## Task to complete
Please write out the listing again, keeping every character the same.

## Material shown
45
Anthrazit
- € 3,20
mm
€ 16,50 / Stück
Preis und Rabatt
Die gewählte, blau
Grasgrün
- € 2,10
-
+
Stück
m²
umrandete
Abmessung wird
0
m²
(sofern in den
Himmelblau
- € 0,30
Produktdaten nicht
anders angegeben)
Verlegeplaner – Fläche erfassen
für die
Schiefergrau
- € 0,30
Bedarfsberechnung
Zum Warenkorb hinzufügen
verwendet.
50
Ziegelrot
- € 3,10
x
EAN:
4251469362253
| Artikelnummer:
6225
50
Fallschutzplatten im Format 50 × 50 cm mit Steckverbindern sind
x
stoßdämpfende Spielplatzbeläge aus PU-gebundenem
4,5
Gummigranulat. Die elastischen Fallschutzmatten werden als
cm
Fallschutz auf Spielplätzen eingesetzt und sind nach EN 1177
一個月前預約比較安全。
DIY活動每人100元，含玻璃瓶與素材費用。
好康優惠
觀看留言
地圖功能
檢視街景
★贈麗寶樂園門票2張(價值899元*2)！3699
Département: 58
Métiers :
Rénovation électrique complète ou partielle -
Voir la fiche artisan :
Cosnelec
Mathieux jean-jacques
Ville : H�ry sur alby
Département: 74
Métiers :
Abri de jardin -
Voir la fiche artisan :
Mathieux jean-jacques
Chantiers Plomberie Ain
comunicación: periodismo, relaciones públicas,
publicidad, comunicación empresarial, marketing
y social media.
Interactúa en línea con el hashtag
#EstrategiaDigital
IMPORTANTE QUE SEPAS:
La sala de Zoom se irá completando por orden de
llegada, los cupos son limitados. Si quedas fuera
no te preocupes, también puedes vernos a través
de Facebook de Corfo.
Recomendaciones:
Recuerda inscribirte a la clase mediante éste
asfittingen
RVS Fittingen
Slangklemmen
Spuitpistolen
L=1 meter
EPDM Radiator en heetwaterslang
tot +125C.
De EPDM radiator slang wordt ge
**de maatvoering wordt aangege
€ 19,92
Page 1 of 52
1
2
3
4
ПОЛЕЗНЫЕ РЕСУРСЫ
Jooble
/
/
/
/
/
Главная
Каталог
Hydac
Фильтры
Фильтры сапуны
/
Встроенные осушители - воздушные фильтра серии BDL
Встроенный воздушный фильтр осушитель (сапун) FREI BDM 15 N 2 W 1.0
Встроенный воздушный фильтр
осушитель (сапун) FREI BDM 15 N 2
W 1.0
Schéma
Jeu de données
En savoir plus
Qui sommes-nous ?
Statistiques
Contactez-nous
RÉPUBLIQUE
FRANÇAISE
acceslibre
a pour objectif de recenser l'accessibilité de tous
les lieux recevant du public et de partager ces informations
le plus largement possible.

## Output
45
Anthrazit
- € 3,20
mm
€ 16,50 / Stück
Preis und Rabatt
Die gewählte, blau
Grasgrün
- € 2,10
-
+
Stück
m²
umrandete
Abmessung wird
0
m²
(sofern in den
Himmelblau
- € 0,30
Produktdaten nicht
anders angegeben)
Verlegeplaner – Fläche erfassen
für die
Schiefergrau
- € 0,30
Bedarfsberechnung
Zum Warenkorb hinzufügen
verwendet.
50
Ziegelrot
- € 3,10
x
EAN:
4251469362253
| Artikelnummer:
6225
50
Fallschutzplatten im Format 50 × 50 cm mit Steckverbindern sind
x
stoßdämpfende Spielplatzbeläge aus PU-gebundenem
4,5
Gummigranulat. Die elastischen Fallschutzmatten werden als
cm
Fallschutz auf Spielplätzen eingesetzt und sind nach EN 1177
一個月前預約比較安全。
DIY活動每人100元，含玻璃瓶與素材費用。
好康優惠
觀看留言
地圖功能
檢視街景
★贈麗寶樂園門票2張(價值899元*2)！3699
Département: 58
Métiers :
Rénovation électrique complète ou partielle -
Voir la fiche artisan :
Cosnelec
Mathieux jean-jacques
Ville : H�ry sur alby
Département: 74
Métiers :
Abri de jardin -
Voir la fiche artisan :
Mathieux jean-jacques
Chantiers Plomberie Ain
comunicación: periodismo, relaciones públicas,
publicidad, comunicación empresarial, marketing
y social media.
Interactúa en línea con el hashtag
#EstrategiaDigital
IMPORTANTE QUE SEPAS:
La sala de Zoom se irá completando por orden de
llegada, los cupos son limitados. Si quedas fuera
no te preocupes, también puedes vernos a través
de Facebook de Corfo.
Recomendaciones:
Recuerda inscribirte a la clase mediante éste
asfittingen
RVS Fittingen
Slangklemmen
Spuitpistolen
L=1 meter
EPDM Radiator en heetwaterslang
tot +125C.
De EPDM radiator slang wordt ge
**de maatvoering wordt aangege
€ 19,92
Page 1 of 52
1
2
3
4
ПОЛЕЗНЫЕ РЕСУРСЫ
Jooble
/
/
/
/
/
Главная
Каталог
Hydac
Фильтры
Фильтры сапуны
/
Встроенные осушители - воздушные фильтра серии BDL
Встроенный воздушный фильтр осушитель (сапун) FREI BDM 15 N 2 W 1.0
Встроенный воздушный фильтр
осушитель (сапун) FREI BDM 15 N 2
W 1.0
Schéma
Jeu de données
En savoir plus
Qui sommes-nous ?
Statistiques
Contactez-nous
RÉPUBLIQUE
FRANÇAISE
acceslibre
a pour objectif de recenser l'accessibilité de tous
les lieux recevant du public et de partager ces informations
le plus largement possible.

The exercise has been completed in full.